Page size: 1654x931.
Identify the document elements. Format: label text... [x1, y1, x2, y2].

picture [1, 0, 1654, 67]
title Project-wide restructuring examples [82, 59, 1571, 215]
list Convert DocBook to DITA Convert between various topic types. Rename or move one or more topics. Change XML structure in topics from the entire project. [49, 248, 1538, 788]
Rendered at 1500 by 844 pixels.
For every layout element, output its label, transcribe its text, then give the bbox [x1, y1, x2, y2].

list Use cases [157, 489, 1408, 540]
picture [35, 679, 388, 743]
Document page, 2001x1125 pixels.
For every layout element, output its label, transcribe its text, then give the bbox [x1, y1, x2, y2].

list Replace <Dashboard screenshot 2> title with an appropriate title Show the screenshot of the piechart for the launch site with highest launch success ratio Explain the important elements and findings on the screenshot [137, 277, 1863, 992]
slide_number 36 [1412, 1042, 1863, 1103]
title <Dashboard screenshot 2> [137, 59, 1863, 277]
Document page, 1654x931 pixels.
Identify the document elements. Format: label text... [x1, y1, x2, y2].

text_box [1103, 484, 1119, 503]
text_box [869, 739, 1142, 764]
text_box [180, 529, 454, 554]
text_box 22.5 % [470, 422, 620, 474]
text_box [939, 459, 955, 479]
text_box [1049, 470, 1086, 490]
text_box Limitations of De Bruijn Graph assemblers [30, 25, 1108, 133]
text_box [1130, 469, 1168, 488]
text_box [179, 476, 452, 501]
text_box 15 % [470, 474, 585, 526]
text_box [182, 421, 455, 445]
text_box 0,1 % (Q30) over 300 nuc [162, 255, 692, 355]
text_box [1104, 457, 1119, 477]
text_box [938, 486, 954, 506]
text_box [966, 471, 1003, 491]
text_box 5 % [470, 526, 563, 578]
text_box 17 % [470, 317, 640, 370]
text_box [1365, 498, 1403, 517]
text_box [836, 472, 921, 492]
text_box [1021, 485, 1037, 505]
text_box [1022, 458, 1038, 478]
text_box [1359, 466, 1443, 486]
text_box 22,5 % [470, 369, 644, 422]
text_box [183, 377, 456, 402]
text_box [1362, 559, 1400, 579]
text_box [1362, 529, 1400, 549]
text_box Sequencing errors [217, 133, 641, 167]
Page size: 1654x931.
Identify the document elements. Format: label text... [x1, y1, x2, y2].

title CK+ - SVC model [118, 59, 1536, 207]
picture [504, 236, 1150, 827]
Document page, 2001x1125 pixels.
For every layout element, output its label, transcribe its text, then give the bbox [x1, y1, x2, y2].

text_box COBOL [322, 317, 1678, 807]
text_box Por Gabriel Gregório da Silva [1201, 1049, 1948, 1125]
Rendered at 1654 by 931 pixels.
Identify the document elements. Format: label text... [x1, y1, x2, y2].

....

## Exercise goal
Copy every one of the records above line for line, with no changes.

## Exercise response
Page size: 1654x931.
Identify the document elements. Format: label text... [x1, y1, x2, y2].

picture [1, 0, 1654, 67]
title Project-wide restructuring examples [82, 59, 1571, 215]
list Convert DocBook to DITA Convert between various topic types. Rename or move one or more topics. Change XML structure in topics from the entire project. [49, 248, 1538, 788]
Rendered at 1500 by 844 pixels.
For every layout element, output its label, transcribe its text, then give the bbox [x1, y1, x2, y2].

list Use cases [157, 489, 1408, 540]
picture [35, 679, 388, 743]
Document page, 2001x1125 pixels.
For every layout element, output its label, transcribe its text, then give the bbox [x1, y1, x2, y2].

list Replace <Dashboard screenshot 2> title with an appropriate title Show the screenshot of the piechart for the launch site with highest launch success ratio Explain the important elements and findings on the screenshot [137, 277, 1863, 992]
slide_number 36 [1412, 1042, 1863, 1103]
title <Dashboard screenshot 2> [137, 59, 1863, 277]
Document page, 1654x931 pixels.
Identify the document elements. Format: label text... [x1, y1, x2, y2].

text_box [1103, 484, 1119, 503]
text_box [869, 739, 1142, 764]
text_box [180, 529, 454, 554]
text_box 22.5 % [470, 422, 620, 474]
text_box [939, 459, 955, 479]
text_box [1049, 470, 1086, 490]
text_box Limitations of De Bruijn Graph assemblers [30, 25, 1108, 133]
text_box [1130, 469, 1168, 488]
text_box [179, 476, 452, 501]
text_box 15 % [470, 474, 585, 526]
text_box [182, 421, 455, 445]
text_box 0,1 % (Q30) over 300 nuc [162, 255, 692, 355]
text_box [1104, 457, 1119, 477]
text_box [938, 486, 954, 506]
text_box [966, 471, 1003, 491]
text_box 5 % [470, 526, 563, 578]
text_box 17 % [470, 317, 640, 370]
text_box [1365, 498, 1403, 517]
text_box [836, 472, 921, 492]
text_box [1021, 485, 1037, 505]
text_box [1022, 458, 1038, 478]
text_box [1359, 466, 1443, 486]
text_box 22,5 % [470, 369, 644, 422]
text_box [183, 377, 456, 402]
text_box [1362, 559, 1400, 579]
text_box [1362, 529, 1400, 549]
text_box Sequencing errors [217, 133, 641, 167]
Page size: 1654x931.
Identify the document elements. Format: label text... [x1, y1, x2, y2].

title CK+ - SVC model [118, 59, 1536, 207]
picture [504, 236, 1150, 827]
Document page, 2001x1125 pixels.
For every layout element, output its label, transcribe its text, then give the bbox [x1, y1, x2, y2].

text_box COBOL [322, 317, 1678, 807]
text_box Por Gabriel Gregório da Silva [1201, 1049, 1948, 1125]
Rendered at 1654 by 931 pixels.
Identify the document elements. Format: label text... [x1, y1, x2, y2].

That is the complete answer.